LIB "normal.lib";
ring r=32003,(x,y,z),wp(2,1,2);
ideal i=z3-xy4;
list nor=normal(i);
→ 
→ // 'normal' created a list of 1 ring(s).
→ // nor[1+1] is the delta-invariant in case of choose=wd.
→ // To see the rings, type (if the name of your list is nor):
→      show( nor);
→ // To access the 1-st ring and map (similar for the others), type:
→      def R = nor[1]; setring R;  norid; normap;
→ // R/norid is the 1-st ring of the normalization and
→ // normap the map from the original basering to R/norid
show(nor);
→ // list, 1 element(s):
→ [1]:
→    // ring: (32003),(T(1),T(2),T(3)),(a(2,1,1),dp(3),C);
→    // minpoly = 0
→ // objects belonging to this ring:
→ // normap               [0]  ideal, 3 generator(s)
→ // norid                [0]  ideal, 1 generator(s)
def r1=nor[1];
setring r1;
norid;
→ norid[1]=T(3)3-T(1)T(2)
normap;
→ normap[1]=T(1)
→ normap[2]=T(2)
→ normap[3]=T(2)T(3)
ring s=0,(x,y),dp;
ideal i=(x-y^2)^2 - y*x^3;
nor=normal(i,"wd");
→ 
→ // 'normal' created a list of 1 ring(s).
→ // nor[1+1] is the delta-invariant in case of choose=wd.

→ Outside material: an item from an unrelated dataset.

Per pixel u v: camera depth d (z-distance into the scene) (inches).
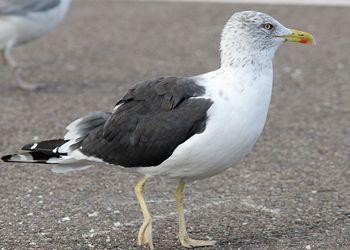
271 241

→ // To see the rings, type (if the name of your list is nor):
→      show( nor);
→ // To access the 1-st ring and map (similar for the others), type:
→      def R = nor[1]; setring R;  norid; normap;
→ // R/norid is the 1-st ring of the normalization and
→ // normap the map from the original basering to R/norid
//the delta-invariant
nor[size(nor)];
→ 3